START Text block

Wednesday, May 15, 2013

Calculating the InnoDB free space

Recently someone asked my if it's possible to find the total free space within InnoDB. I thought this would be very easy as the INFORMATION_SCHEMA.TABLES table has a DATA_FREE column. So we could just use SELECT SUM(DATA_FREE) FROM INFORMATION_SCHEMA.TABLES couldn't we?
 
So what does the DATA_FREE column tell us? It tells us the free data within InnoDB for that particular table. A table can share a tablespace with multiple other tables.
 
The tablespace which is used by a table depends on whether the innodb_file_per_table was enabled during table creation and/or at the last time the table was rebuild (e.g. by OPTIMIZE TABLE).
 
If innodb_file_per_table was always disabled then this query probably reports the correct free space:
SELECT DATA_FREE FROM INFORMATION_SCHEMA.TABLES WHERE ENGINE='InnoDB' LIMIT 1;

This is because all tables will share 1 tablespace.
 
If innodb_file_per_table was always enabled (new default for 5.6!) then this would report the free space:
SELECT SUM(DATA_FREE) FROM INFORMATION_SCHEMA.TABLES WHERE ENGINE='InnoDB';

This is because eache table will have it's own tablespace.
 
But how could we combine these two?
 
To give this a try I create a MySQL 5.6.10 sandbox with 4 tables of which only 2 have their own tablespace.
 
My first try is to use my udf_fileexists UDF:
 
mysql> SELECT TABLE_NAME,DATA_FREE,
    -> udf_fileexists(CONCAT(TABLE_SCHEMA,'/',TABLE_NAME,'.ibd')) AS ibd_file 
    -> FROM information_schema.tables WHERE ENGINE='InnoDB';
+----------------------+-----------+----------+
| TABLE_NAME           | DATA_FREE | ibd_file |
+----------------------+-----------+----------+
| t1                   |   4194304 |        1 |
| t2                   |   4194304 |        1 |
| t3                   |  66060288 |        0 |
| t4                   |  66060288 |        0 |
| innodb_index_stats   |         0 |        1 |
| innodb_table_stats   |         0 |        1 |
| slave_master_info    |         0 |        1 |
| slave_relay_log_info |         0 |        1 |
| slave_worker_info    |         0 |        1 |
+----------------------+-----------+----------+
9 rows in set (0.02 sec)

END Text block
START Data extract

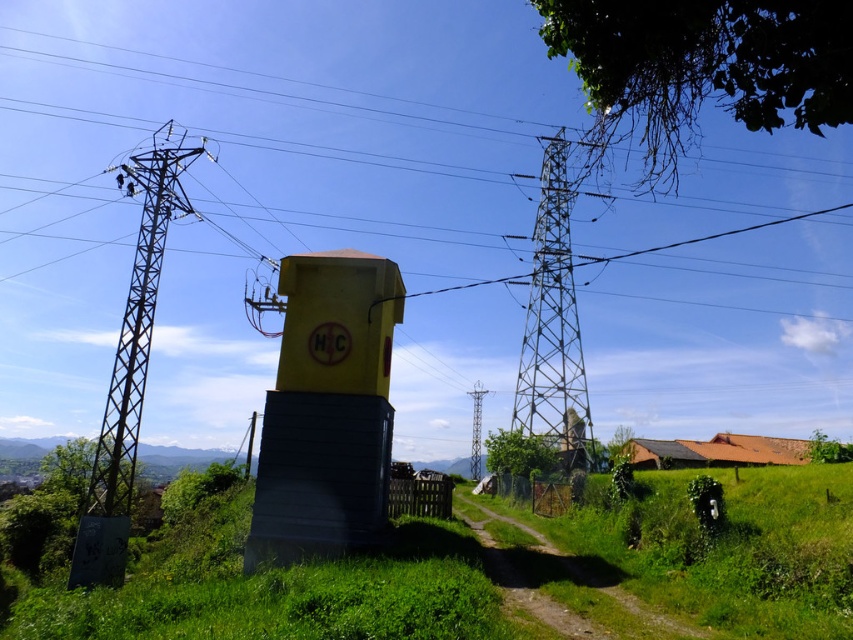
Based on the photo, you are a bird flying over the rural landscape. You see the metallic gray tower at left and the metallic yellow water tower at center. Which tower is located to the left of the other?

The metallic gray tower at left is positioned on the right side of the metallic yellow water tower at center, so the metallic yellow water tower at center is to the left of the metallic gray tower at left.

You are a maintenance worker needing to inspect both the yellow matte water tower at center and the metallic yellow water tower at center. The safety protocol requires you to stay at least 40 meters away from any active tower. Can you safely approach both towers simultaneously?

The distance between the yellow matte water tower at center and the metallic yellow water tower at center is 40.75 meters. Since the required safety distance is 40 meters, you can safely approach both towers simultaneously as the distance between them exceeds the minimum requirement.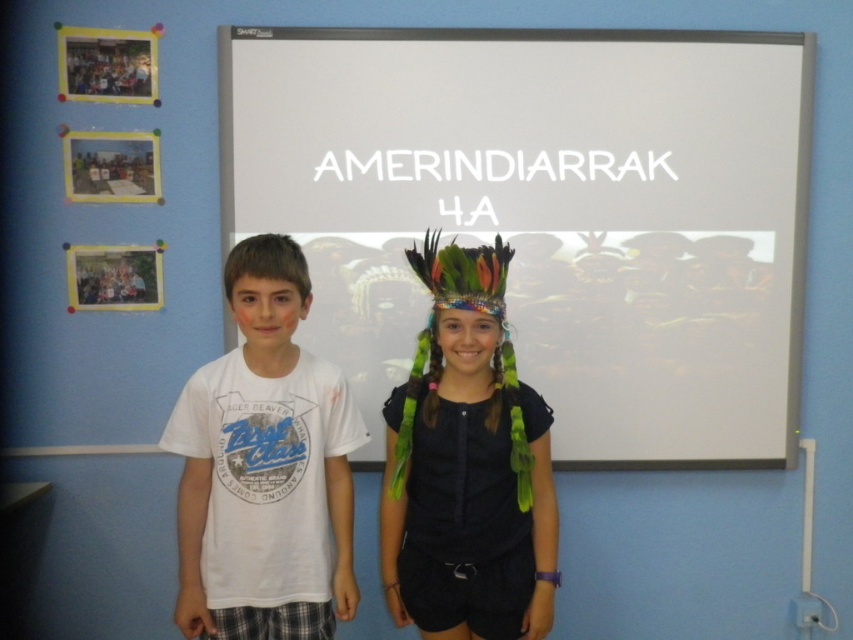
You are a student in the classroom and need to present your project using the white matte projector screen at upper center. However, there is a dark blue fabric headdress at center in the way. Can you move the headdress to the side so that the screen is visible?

END Data extract

_Exercise set_:
1. In the InnoDB free space post, name every table whose DATA_FREE value is 0 in the query output.
2. Answer these from the InnoDB free space post:
(a) Which MySQL version was used for the sandbox?
(b) Of the sandbox's tables, how many had their own tablespace?
(c) Which setting became the new default in 5.6?
3. In the InnoDB free space post, turn the paragraph beginning "The tablespace which is used by a table depends" into a short list.

_Problem solutions_:
1. innodb_index_stats, innodb_table_stats, slave_master_info, slave_relay_log_info, slave_worker_info

2.
(a) MySQL 5.6.10
(b) 2 of the 4 tables
(c) innodb_file_per_table enabled

3.
A table's tablespace depends on whether innodb_file_per_table was enabled:
- when the table was created, and/or
- when the table was last rebuilt (e.g. by OPTIMIZE TABLE).